EXCERPT >>
========

It is quite easy to solve.
You need to sync the local residuals of f between processes.
MWE:

#!/usr/bin/env python3
# -*- coding: utf-8 -*-
import os
import sys
import numpy as np
from mpi4py import MPI

from petsc4py import PETSc
import petsc4py
import ufl
from dolfinx import fem, mesh, la
from dolfinx.fem import petsc

petsc4py.init(sys.argv)
os.system('clear')

# Create MPI communicator
comm = MPI.COMM_WORLD

# ----- Create the mesh
L = 1.0
N = 10
domain = mesh.create_box(comm=comm, points=[[0.0, 0.0, 0.0], [L, L, L]],
                         n=[N, N, N], cell_type=mesh.CellType.tetrahedron)

# ----- Create the measure dv
metadata = {'quadrature_degree': 4}
dv = ufl.Measure("dx", domain=domain, metadata=metadata)

# Define the function space
V_theta = fem.VectorFunctionSpace(domain, ("CG", 1), dim=2)

# Solution, Test, and Trial functions
theta = fem.Function(V_theta)
theta_test, theta_trial = ufl.TestFunction(V_theta), ufl.TrialFunction(V_theta)

========

PROBLEMS AND TASKS >>
1: Please condense the paragraph of the DOLFINx excerpt that begins "It is quite easy to solve" into a single sentence that keeps its main point.
2: Extend the DOLFINx excerpt's Python script with the next few statements, starting right after the test and trial functions are defined.

EXERCISE DATA >>
========

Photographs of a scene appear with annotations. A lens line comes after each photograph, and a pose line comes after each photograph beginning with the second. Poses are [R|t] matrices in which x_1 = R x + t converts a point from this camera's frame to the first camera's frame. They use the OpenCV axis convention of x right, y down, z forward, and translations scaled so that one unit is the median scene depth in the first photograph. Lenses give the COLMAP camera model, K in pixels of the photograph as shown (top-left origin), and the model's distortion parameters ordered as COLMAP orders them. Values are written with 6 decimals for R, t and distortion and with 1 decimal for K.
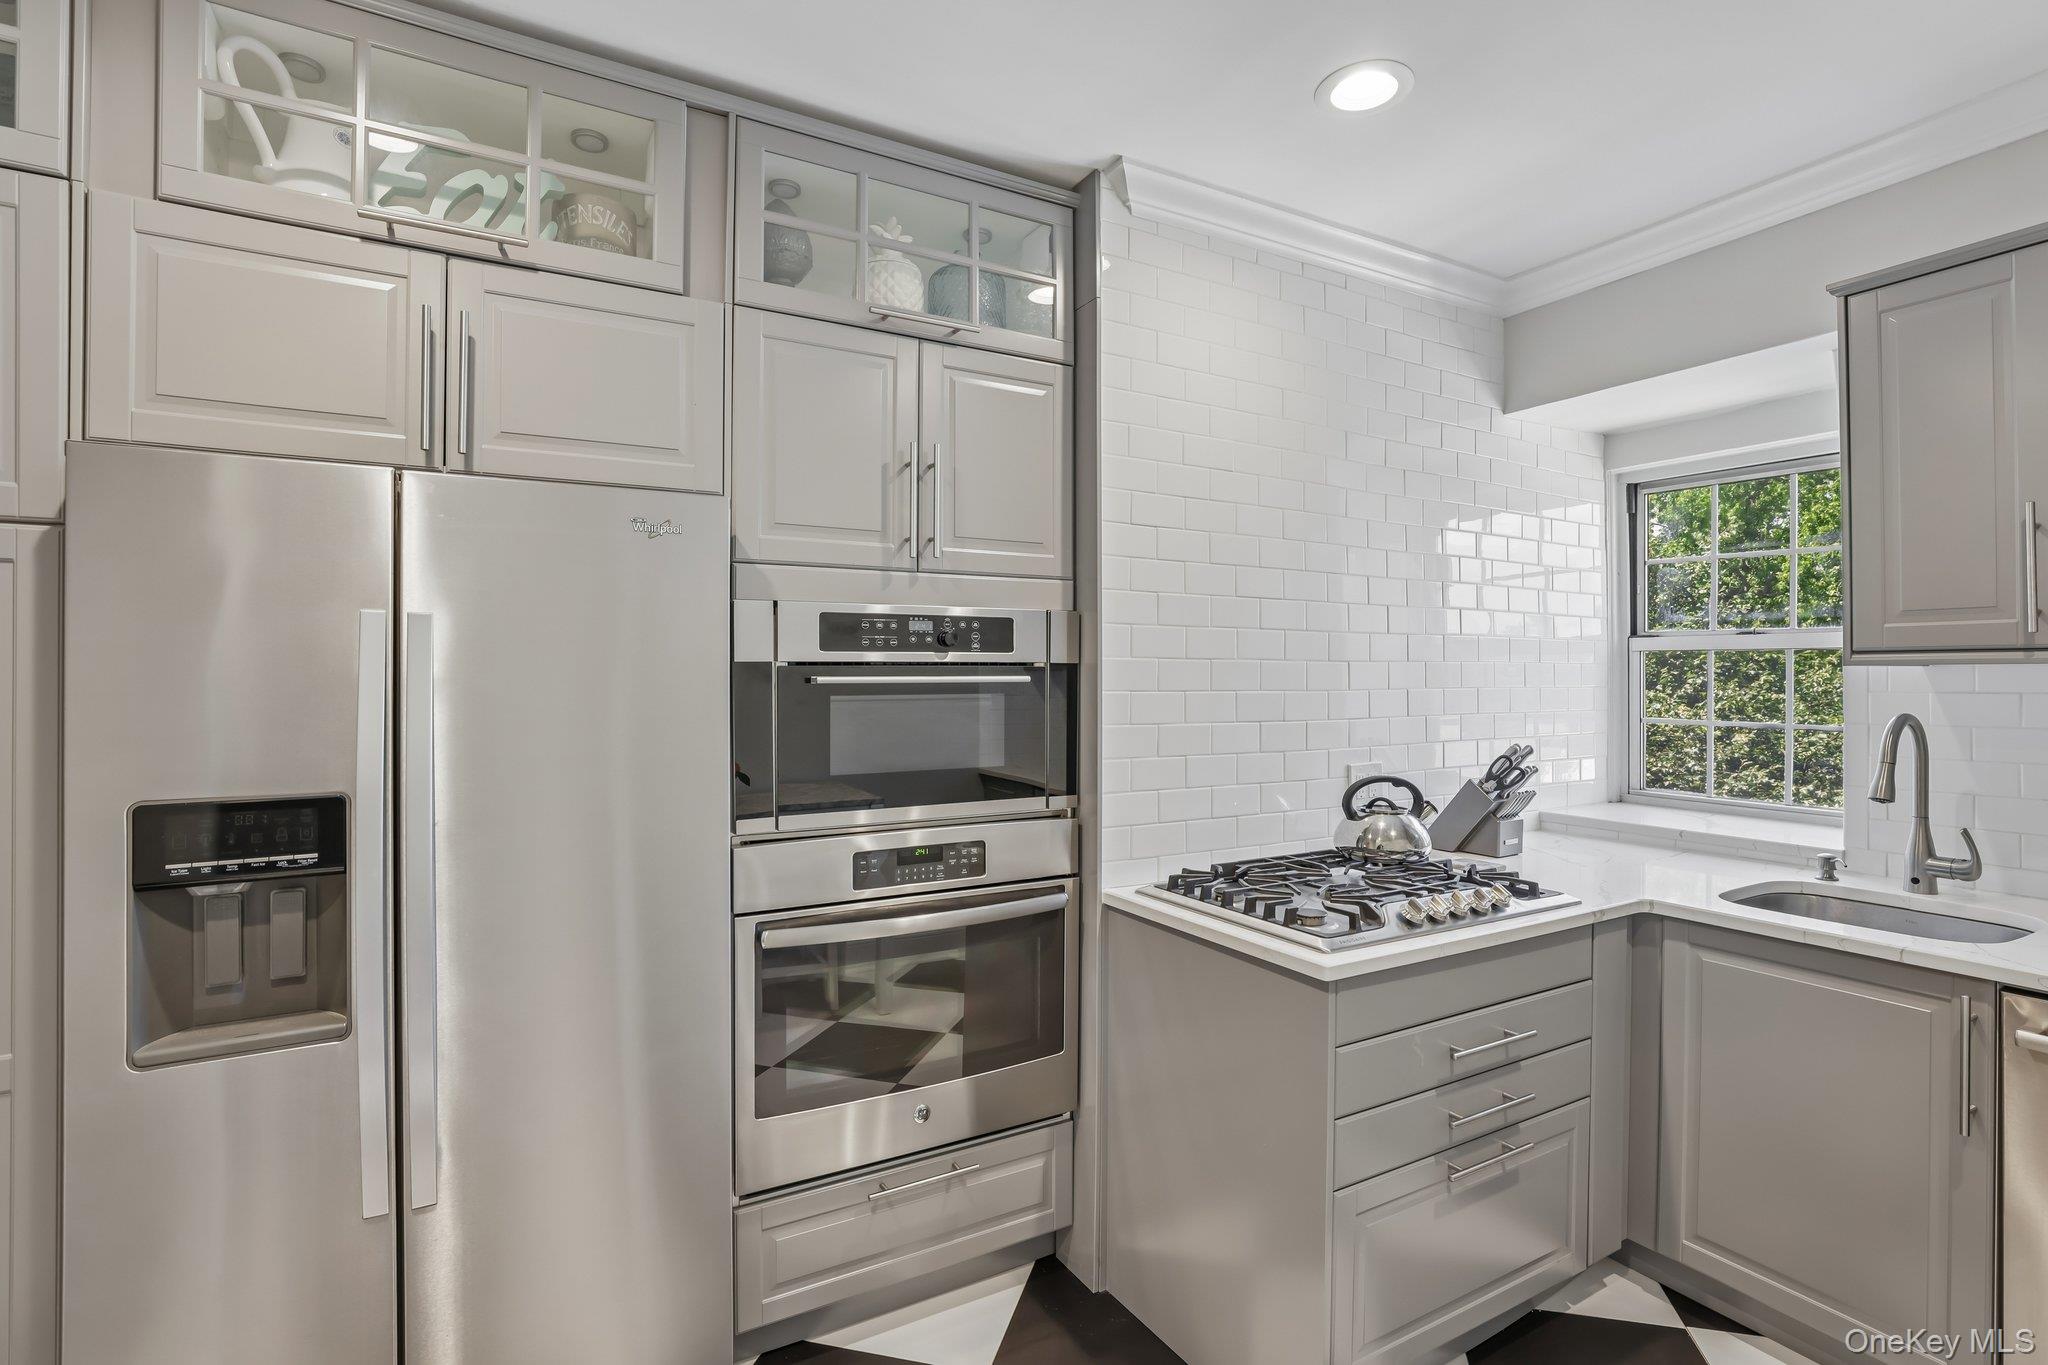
lens RADIAL K [[889.1, 0, 1063.6], [0, 889.1, 664.3], [0, 0, 1]] dist [-0.042338, 0.022906]
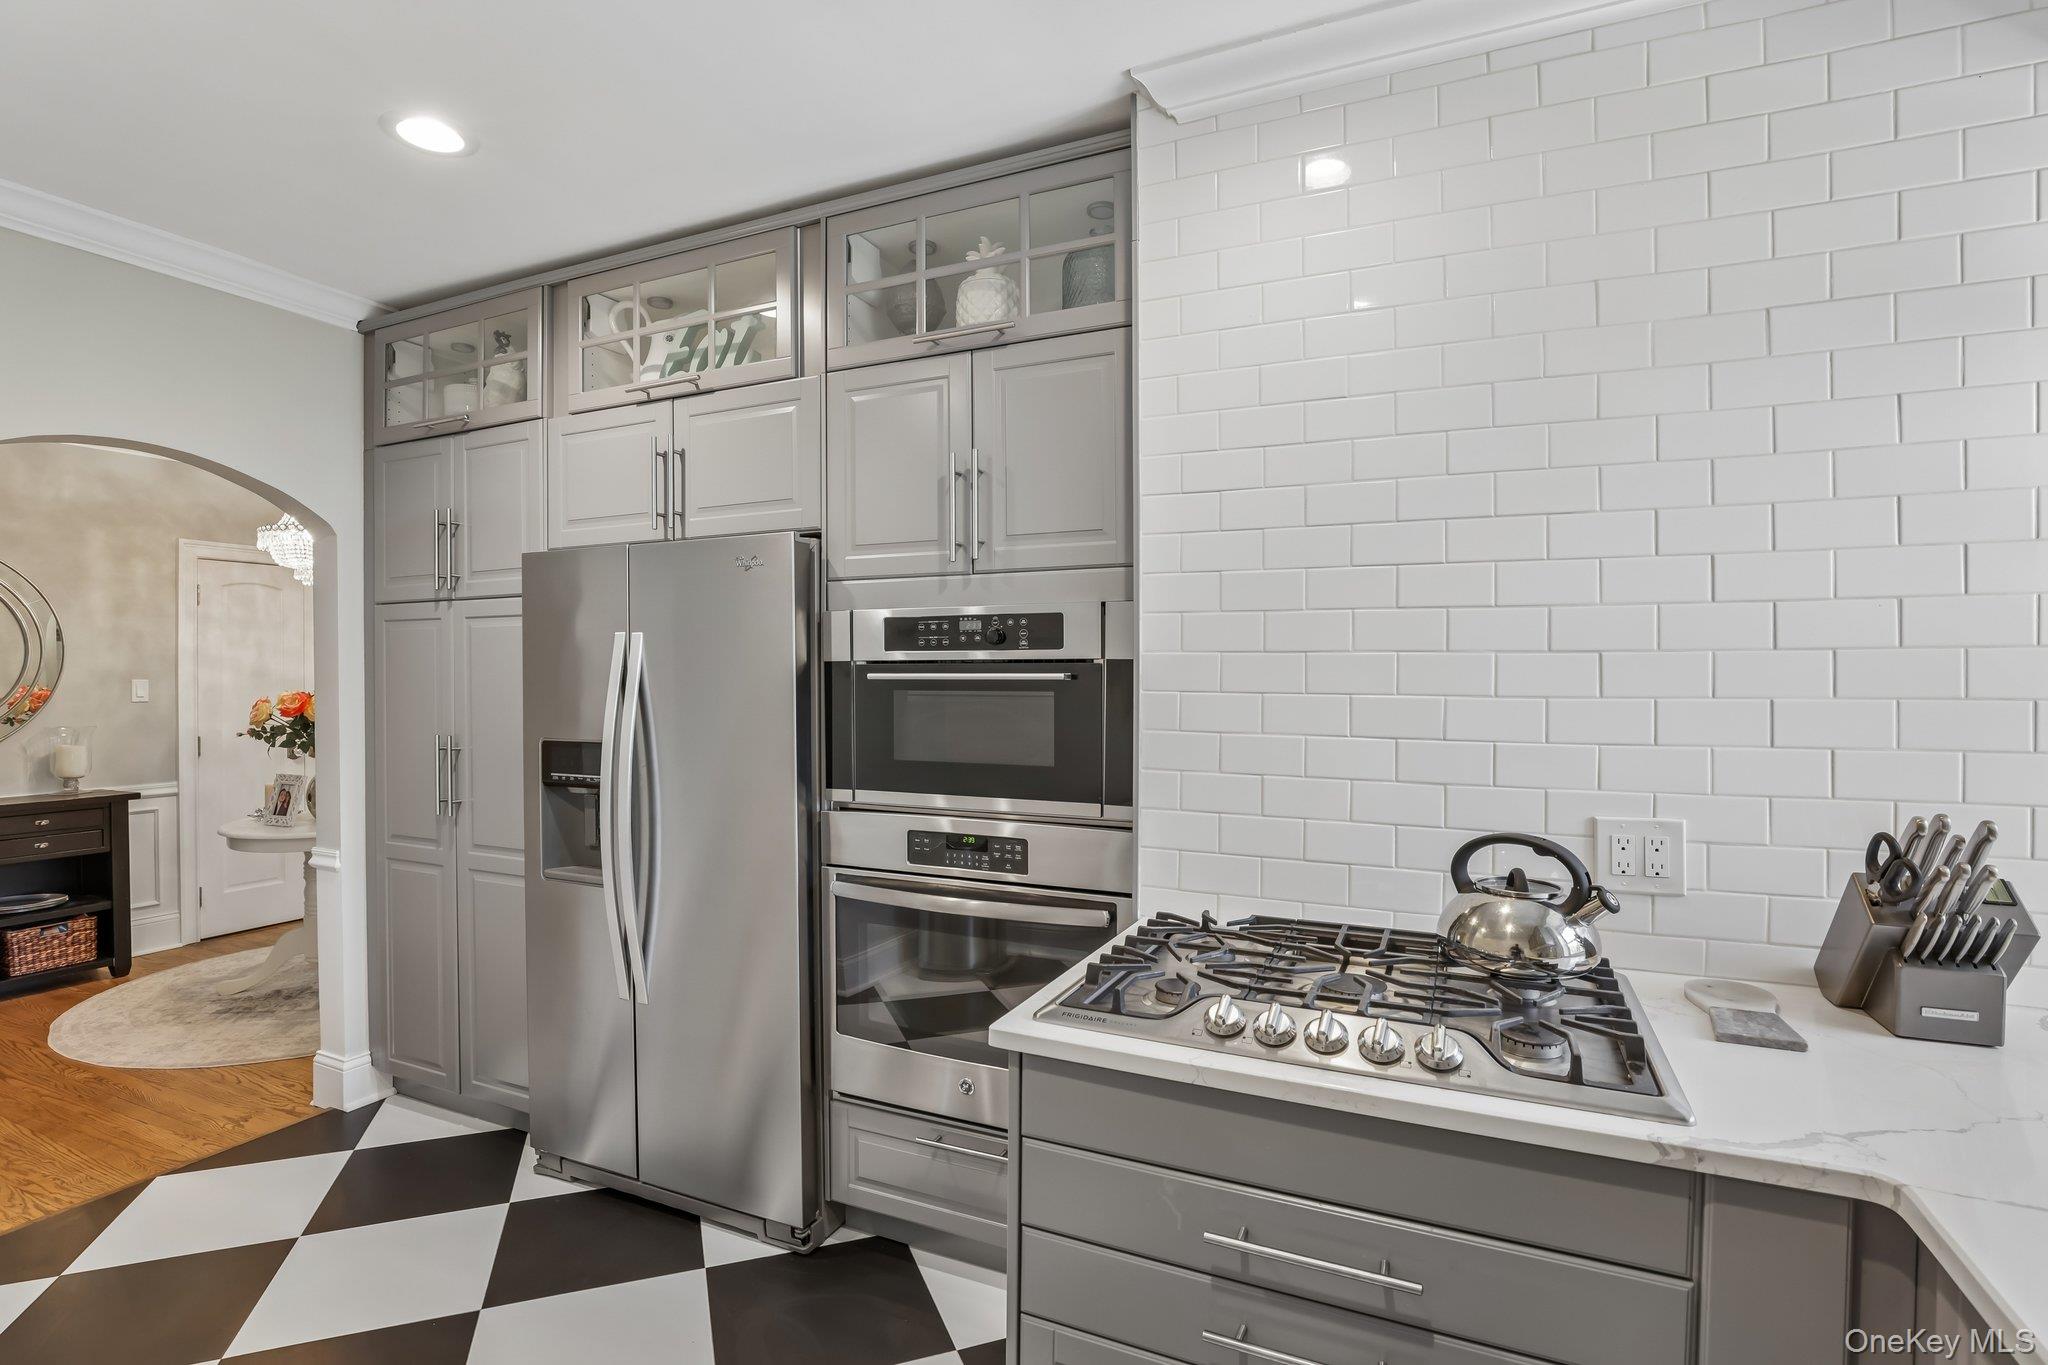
lens RADIAL K [[920.3, 0, 934.0], [0, 920.3, 687.5], [0, 0, 1]] dist [-0.032757, 0.007897]
pose [[0.604013, 0.009040, -0.796923, 0.680591], [0.002268, 0.999912, 0.013061, 0.015853], [0.796971, -0.009696, 0.603939, 0.306773]]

========

ANSWERS GIVEN >>
1: The fix is simple: synchronize the local residuals of f across processes.

2:
# initalise the value of theta with a specific function


def initalization(pos):
    radius = pos[0]**2 + pos[1]**2
    if radius < 1.0e-8:
        return (0., np.pi/2)
    mx = -pos[1]/radius * np.sqrt(1-np.exp(-4*radius**2/L**2))
    my = pos[0]/radius * np.sqrt(1-np.exp(-4*radius**2/L**2))
    mz = np.exp(-2*radius**2/L**2)
    if mx == 0:
        return (0., np.pi/2)
    else:
        return (np.arctan(my/mx), np.arcsin(mz))


def eval_theta(x):
    d = x.shape[1]
    angles = [np.zeros(d), np.zeros(d)]
    for i in range(d):
        angles[0][i], angles[1][i] = initalization([x[0][i], x[1][i], x[2][i]])
    return angles


theta.interpolate(eval_theta)

""" 
---------------------------------------------------------
Define the optimization problem class
---------------------------------------------------------
"""


class TAOProblem:

    """Nonlinear problem class compatible with PETSC.TAO solver"""

    def __init__(self, f, F, J, u, bcs):

        self.bcs = bcs                 # bcs = boundary conditions
        self.u = u                   # u = solution
        self.L = fem.form(F)  # F = residual
        self.a = fem.form(J)  # J = jacobian
        self.obj = fem.form(f)  # f = objective function

        # .. Generation of matrices in the no-linear problem
        self.A = petsc.create_matrix(self.a)
        self.b = petsc.create_vector(self.L)

    def f(self, tao, x):
        # .... Connection between ranks in the vector x: FORWARD
        x.ghostUpdate(addv=PETSc.InsertMode.INSERT,
                      mode=PETSc.ScatterMode.FORWARD)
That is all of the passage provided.